----- EXTRACTED RECORDS -----

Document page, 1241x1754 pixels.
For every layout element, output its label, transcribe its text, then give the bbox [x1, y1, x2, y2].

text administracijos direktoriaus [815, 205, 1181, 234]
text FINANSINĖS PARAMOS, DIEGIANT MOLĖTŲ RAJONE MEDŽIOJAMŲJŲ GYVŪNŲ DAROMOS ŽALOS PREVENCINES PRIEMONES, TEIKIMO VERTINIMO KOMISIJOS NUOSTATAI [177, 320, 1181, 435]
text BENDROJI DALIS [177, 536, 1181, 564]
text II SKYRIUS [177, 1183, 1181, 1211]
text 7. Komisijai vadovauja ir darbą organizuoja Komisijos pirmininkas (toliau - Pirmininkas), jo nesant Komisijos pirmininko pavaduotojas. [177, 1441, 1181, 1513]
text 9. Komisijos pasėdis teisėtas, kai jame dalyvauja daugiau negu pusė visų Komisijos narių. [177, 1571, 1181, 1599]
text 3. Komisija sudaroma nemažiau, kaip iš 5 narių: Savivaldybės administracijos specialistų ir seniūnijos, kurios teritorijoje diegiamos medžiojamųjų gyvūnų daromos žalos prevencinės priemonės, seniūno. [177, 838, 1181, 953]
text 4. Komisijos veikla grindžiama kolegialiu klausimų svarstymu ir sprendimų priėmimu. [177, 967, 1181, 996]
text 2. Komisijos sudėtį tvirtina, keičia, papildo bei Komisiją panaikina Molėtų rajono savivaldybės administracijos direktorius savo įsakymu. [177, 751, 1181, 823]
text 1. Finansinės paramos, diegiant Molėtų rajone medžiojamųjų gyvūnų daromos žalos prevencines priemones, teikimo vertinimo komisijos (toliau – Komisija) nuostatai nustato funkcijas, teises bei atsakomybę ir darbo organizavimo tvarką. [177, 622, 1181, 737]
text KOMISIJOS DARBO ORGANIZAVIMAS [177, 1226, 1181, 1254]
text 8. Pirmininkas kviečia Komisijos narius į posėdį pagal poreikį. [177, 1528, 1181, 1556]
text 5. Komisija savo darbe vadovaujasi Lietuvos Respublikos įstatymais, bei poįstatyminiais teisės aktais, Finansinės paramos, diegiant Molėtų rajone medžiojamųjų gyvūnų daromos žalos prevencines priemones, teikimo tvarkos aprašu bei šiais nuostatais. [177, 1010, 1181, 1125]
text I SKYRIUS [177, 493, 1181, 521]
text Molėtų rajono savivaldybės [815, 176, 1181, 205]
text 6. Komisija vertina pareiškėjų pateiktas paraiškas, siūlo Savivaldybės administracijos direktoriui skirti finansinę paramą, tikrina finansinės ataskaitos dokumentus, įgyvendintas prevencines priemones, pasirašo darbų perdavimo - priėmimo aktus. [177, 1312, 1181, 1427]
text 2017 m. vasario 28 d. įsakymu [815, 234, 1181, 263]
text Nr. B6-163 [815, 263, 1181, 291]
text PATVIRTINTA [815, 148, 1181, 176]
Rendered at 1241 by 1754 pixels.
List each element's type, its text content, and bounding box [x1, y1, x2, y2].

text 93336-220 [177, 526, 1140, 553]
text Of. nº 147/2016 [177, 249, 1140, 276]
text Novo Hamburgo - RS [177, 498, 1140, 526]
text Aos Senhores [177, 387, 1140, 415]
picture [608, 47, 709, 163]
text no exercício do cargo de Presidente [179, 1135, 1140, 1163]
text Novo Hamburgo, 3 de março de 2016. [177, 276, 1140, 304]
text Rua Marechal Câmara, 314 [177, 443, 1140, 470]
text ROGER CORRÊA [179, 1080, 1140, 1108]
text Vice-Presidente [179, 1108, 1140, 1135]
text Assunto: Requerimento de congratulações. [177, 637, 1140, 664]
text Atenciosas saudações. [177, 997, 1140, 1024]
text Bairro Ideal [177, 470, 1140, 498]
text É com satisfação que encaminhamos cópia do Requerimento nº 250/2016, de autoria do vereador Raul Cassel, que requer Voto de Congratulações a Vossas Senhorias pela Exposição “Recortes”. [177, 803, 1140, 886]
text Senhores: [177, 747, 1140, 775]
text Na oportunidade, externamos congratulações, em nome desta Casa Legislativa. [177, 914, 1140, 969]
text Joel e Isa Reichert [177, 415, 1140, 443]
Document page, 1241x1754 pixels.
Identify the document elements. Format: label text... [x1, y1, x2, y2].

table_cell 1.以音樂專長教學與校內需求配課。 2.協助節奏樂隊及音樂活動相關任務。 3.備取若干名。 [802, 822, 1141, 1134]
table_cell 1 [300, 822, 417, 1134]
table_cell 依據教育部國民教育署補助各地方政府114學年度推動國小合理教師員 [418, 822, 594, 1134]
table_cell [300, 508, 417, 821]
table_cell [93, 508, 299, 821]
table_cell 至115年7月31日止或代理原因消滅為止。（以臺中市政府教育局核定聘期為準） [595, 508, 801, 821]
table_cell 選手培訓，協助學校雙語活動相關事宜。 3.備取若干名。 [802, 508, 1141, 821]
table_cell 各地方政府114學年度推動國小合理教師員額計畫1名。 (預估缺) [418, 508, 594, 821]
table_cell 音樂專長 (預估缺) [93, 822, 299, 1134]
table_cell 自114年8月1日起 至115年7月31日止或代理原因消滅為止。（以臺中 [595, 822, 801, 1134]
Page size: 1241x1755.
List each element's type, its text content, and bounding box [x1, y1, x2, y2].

-----

- **WORK TO BE COMPLETED**
Extract every line of the listing above and reproduce each one unchanged, in the same order.

- **EXPECTED ANSWER**
Document page, 1241x1754 pixels.
For every layout element, output its label, transcribe its text, then give the bbox [x1, y1, x2, y2].

text administracijos direktoriaus [815, 205, 1181, 234]
text FINANSINĖS PARAMOS, DIEGIANT MOLĖTŲ RAJONE MEDŽIOJAMŲJŲ GYVŪNŲ DAROMOS ŽALOS PREVENCINES PRIEMONES, TEIKIMO VERTINIMO KOMISIJOS NUOSTATAI [177, 320, 1181, 435]
text BENDROJI DALIS [177, 536, 1181, 564]
text II SKYRIUS [177, 1183, 1181, 1211]
text 7. Komisijai vadovauja ir darbą organizuoja Komisijos pirmininkas (toliau - Pirmininkas), jo nesant Komisijos pirmininko pavaduotojas. [177, 1441, 1181, 1513]
text 9. Komisijos pasėdis teisėtas, kai jame dalyvauja daugiau negu pusė visų Komisijos narių. [177, 1571, 1181, 1599]
text 3. Komisija sudaroma nemažiau, kaip iš 5 narių: Savivaldybės administracijos specialistų ir seniūnijos, kurios teritorijoje diegiamos medžiojamųjų gyvūnų daromos žalos prevencinės priemonės, seniūno. [177, 838, 1181, 953]
text 4. Komisijos veikla grindžiama kolegialiu klausimų svarstymu ir sprendimų priėmimu. [177, 967, 1181, 996]
text 2. Komisijos sudėtį tvirtina, keičia, papildo bei Komisiją panaikina Molėtų rajono savivaldybės administracijos direktorius savo įsakymu. [177, 751, 1181, 823]
text 1. Finansinės paramos, diegiant Molėtų rajone medžiojamųjų gyvūnų daromos žalos prevencines priemones, teikimo vertinimo komisijos (toliau – Komisija) nuostatai nustato funkcijas, teises bei atsakomybę ir darbo organizavimo tvarką. [177, 622, 1181, 737]
text KOMISIJOS DARBO ORGANIZAVIMAS [177, 1226, 1181, 1254]
text 8. Pirmininkas kviečia Komisijos narius į posėdį pagal poreikį. [177, 1528, 1181, 1556]
text 5. Komisija savo darbe vadovaujasi Lietuvos Respublikos įstatymais, bei poįstatyminiais teisės aktais, Finansinės paramos, diegiant Molėtų rajone medžiojamųjų gyvūnų daromos žalos prevencines priemones, teikimo tvarkos aprašu bei šiais nuostatais. [177, 1010, 1181, 1125]
text I SKYRIUS [177, 493, 1181, 521]
text Molėtų rajono savivaldybės [815, 176, 1181, 205]
text 6. Komisija vertina pareiškėjų pateiktas paraiškas, siūlo Savivaldybės administracijos direktoriui skirti finansinę paramą, tikrina finansinės ataskaitos dokumentus, įgyvendintas prevencines priemones, pasirašo darbų perdavimo - priėmimo aktus. [177, 1312, 1181, 1427]
text 2017 m. vasario 28 d. įsakymu [815, 234, 1181, 263]
text Nr. B6-163 [815, 263, 1181, 291]
text PATVIRTINTA [815, 148, 1181, 176]
Rendered at 1241 by 1754 pixels.
List each element's type, its text content, and bounding box [x1, y1, x2, y2].

text 93336-220 [177, 526, 1140, 553]
text Of. nº 147/2016 [177, 249, 1140, 276]
text Novo Hamburgo - RS [177, 498, 1140, 526]
text Aos Senhores [177, 387, 1140, 415]
picture [608, 47, 709, 163]
text no exercício do cargo de Presidente [179, 1135, 1140, 1163]
text Novo Hamburgo, 3 de março de 2016. [177, 276, 1140, 304]
text Rua Marechal Câmara, 314 [177, 443, 1140, 470]
text ROGER CORRÊA [179, 1080, 1140, 1108]
text Vice-Presidente [179, 1108, 1140, 1135]
text Assunto: Requerimento de congratulações. [177, 637, 1140, 664]
text Atenciosas saudações. [177, 997, 1140, 1024]
text Bairro Ideal [177, 470, 1140, 498]
text É com satisfação que encaminhamos cópia do Requerimento nº 250/2016, de autoria do vereador Raul Cassel, que requer Voto de Congratulações a Vossas Senhorias pela Exposição “Recortes”. [177, 803, 1140, 886]
text Senhores: [177, 747, 1140, 775]
text Na oportunidade, externamos congratulações, em nome desta Casa Legislativa. [177, 914, 1140, 969]
text Joel e Isa Reichert [177, 415, 1140, 443]
Document page, 1241x1754 pixels.
Identify the document elements. Format: label text... [x1, y1, x2, y2].

table_cell 1.以音樂專長教學與校內需求配課。 2.協助節奏樂隊及音樂活動相關任務。 3.備取若干名。 [802, 822, 1141, 1134]
table_cell 1 [300, 822, 417, 1134]
table_cell 依據教育部國民教育署補助各地方政府114學年度推動國小合理教師員 [418, 822, 594, 1134]
table_cell [300, 508, 417, 821]
table_cell [93, 508, 299, 821]
table_cell 至115年7月31日止或代理原因消滅為止。（以臺中市政府教育局核定聘期為準） [595, 508, 801, 821]
table_cell 選手培訓，協助學校雙語活動相關事宜。 3.備取若干名。 [802, 508, 1141, 821]
table_cell 各地方政府114學年度推動國小合理教師員額計畫1名。 (預估缺) [418, 508, 594, 821]
table_cell 音樂專長 (預估缺) [93, 822, 299, 1134]
table_cell 自114年8月1日起 至115年7月31日止或代理原因消滅為止。（以臺中 [595, 822, 801, 1134]
Page size: 1241x1755.
List each element's type, its text content, and bounding box [x1, y1, x2, y2].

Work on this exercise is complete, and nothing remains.